BP verkauft Mehrheit an Castrol: Neue strategische Ausrichtung nimmt Form an
Der britische Energieriese BP hat angekündigt, den Großteil seiner Anteile am Schmierstoffproduzenten Castrol an den US-Investor Stonepeak Partners für 6 Milliarden Dollar zu veräußern. Teil der Transaktion sind Vorauszahlungen für zukünftige Dividenden des bei BP verbleibenden Anteils von 35 Prozent. Der Verkaufspreis blieb hinter den bisherigen Erwartungen zurück, was sich in einem leichten Rückgang des Aktienkurses nach zunächst starkem Handelsstart widerspiegelte.
Bereits im Februar kündigte BP eine strategische Überprüfung der Castrol-Beteiligung an, da diese nur unzureichend in den Gesamtkonzern integriert war. Die Erlöse aus dem Verkauf sollen zur Stärkung der finanziellen Basis von BP verwendet werden. Dies ist Teil der im gleichen Monat angekündigten Initiative zur Verschlankung des Geschäftsportfolios, die bis 2027 den Verkauf von Unternehmensbereichen im Wert von 20 Milliarden Dollar vorsieht.
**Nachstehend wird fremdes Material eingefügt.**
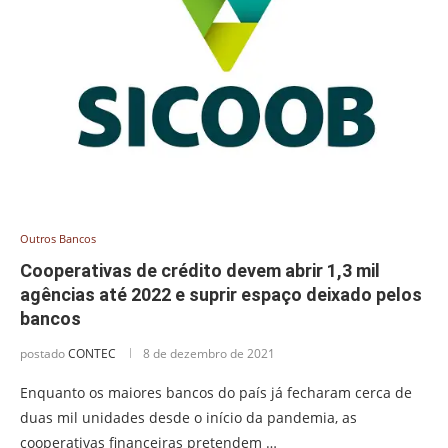
Outros Bancos
Cooperativas de crédito devem abrir 1,3 mil
agências até 2022 e suprir espaço deixado pelos
bancos
postado
CONTEC
8 de dezembro de 2021
Enquanto os maiores bancos do país já fecharam cerca de
duas mil unidades desde o início da pandemia, as
cooperativas financeiras pretendem …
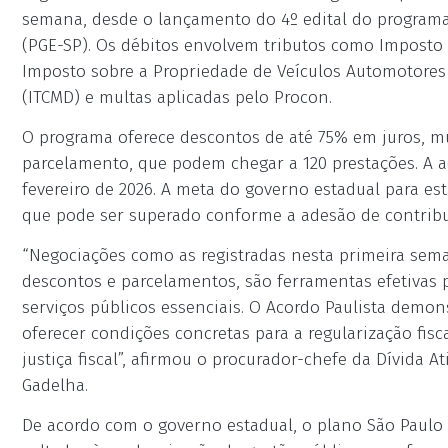
semana, desde o lançamento do 4º edital do programa 
(PGE-SP). Os débitos envolvem tributos como Imposto s
Imposto sobre a Propriedade de Veículos Automotores
(ITCMD) e multas aplicadas pelo Procon.
O programa oferece descontos de até 75% em juros, m
parcelamento, que podem chegar a 120 prestações. A ad
fevereiro de 2026. A meta do governo estadual para est
que pode ser superado conforme a adesão de contribu
“Negociações como as registradas nesta primeira sem
descontos e parcelamentos, são ferramentas efetivas pa
serviços públicos essenciais. O Acordo Paulista demon
oferecer condições concretas para a regularização fisc
justiça fiscal”, afirmou o procurador-chefe da Dívida At
Gadelha.
De acordo com o governo estadual, o plano São Paulo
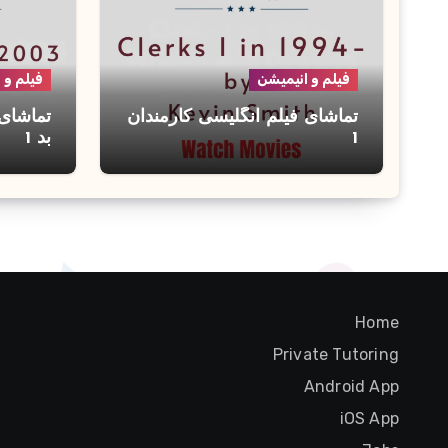
فیلم و انیمیشن
فیلم و 
تماشای فیلم انگلیسی کارمندان
تماشای 
1
بد 1
Home
Private Tutoring
Android App
iOS App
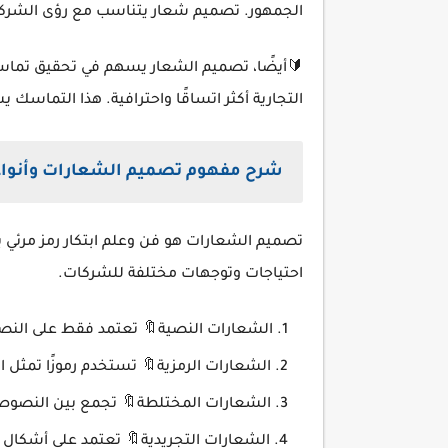
الجمهور. تصميم شعار يتناسب مع رؤى الشركة ي
🔰أيضًا، تصميم الشعار يسهم في تحقيق تماسك
التجارية أكثر اتساقًا واحترافية. هذا التماسك ي
شرح مفهوم تصميم الشعارات وأنوا
تصميم الشعارات هو فن وعلم ابتكار رمز مرئي يع
احتياجات وتوجهات مختلفة للشركات.
الشعارات النصية🔖 تعتمد فقط على النصوص مثل 
الشعارات الرمزية🔖 تستخدم رموزًا تمثل العل
الشعارات المختلطة🔖 تجمع بين النصوص والر
الشعارات التجريدية🔖 تعتمد على أشكال ه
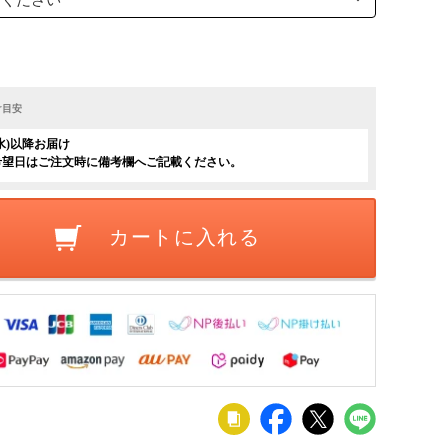
け目安
(水)以降お届け
希望日はご注文時に備考欄へご記載ください。
カートに入れる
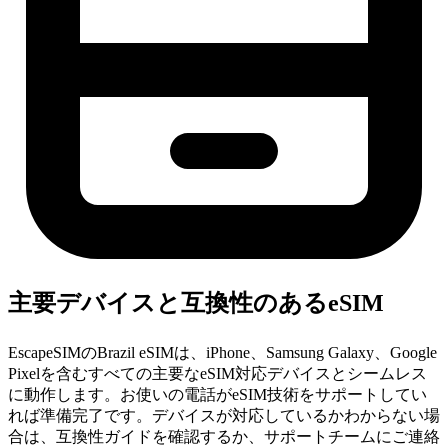
主要デバイスと互換性のあるeSIM
EscapeSIMのBrazil eSIMは、iPhone、Samsung Galaxy、Google
Pixelを含むすべての主要なeSIM対応デバイスとシームレス
に動作します。お使いの電話がeSIM技術をサポートしてい
れば準備完了です。デバイスが対応しているかわからない場
合は、互換性ガイドを確認するか、サポートチームにご連絡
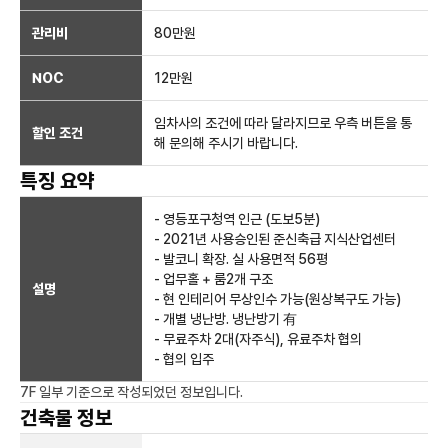
관리비
80만원
NOC
12만
원
임차사의 조건에 따라 달라지므로 우측 버튼을 통
할인 조건
해 문의해 주시기 바랍니다.
특징 요약
- 영등포구청역 인근 (도보5분)
- 2021년 사용승인된 준신축급 지식산업센터
- 발코니 확장. 실 사용면적 56평
- 업무홀 + 룸2개 구조
설명
- 현 인테리어 무상인수 가능(원상복구도 가능)
- 개별 냉난방. 냉난방기 有
- 무료주차 2대(자주식), 유료주차 협의
- 협의 입주
7F 일부
기준으로 작성되었던 정보입니다.
건축물 정보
Kürzlich stimmte BP auch einem Deal mit der US-Investmentfirma Sixth Street zu, die Anteile am US-Öl- und Gasgeschäft für 1,5 Milliarden Dollar übernimmt; BP zieht sich dabei aus zwei Midstream-Anlagen zurück. Diese Verkaufsmaßnahmen sind wesentliche Komponenten eines umfassenderen Strategiewechsels, den CEO Murray Auchincloss in diesem Jahr angekündigt hat. BP kehrt nun zurück zu seinen Wurzeln im Bereich Öl und Gas, während Investitionen in alternative Energien erheblich reduziert werden.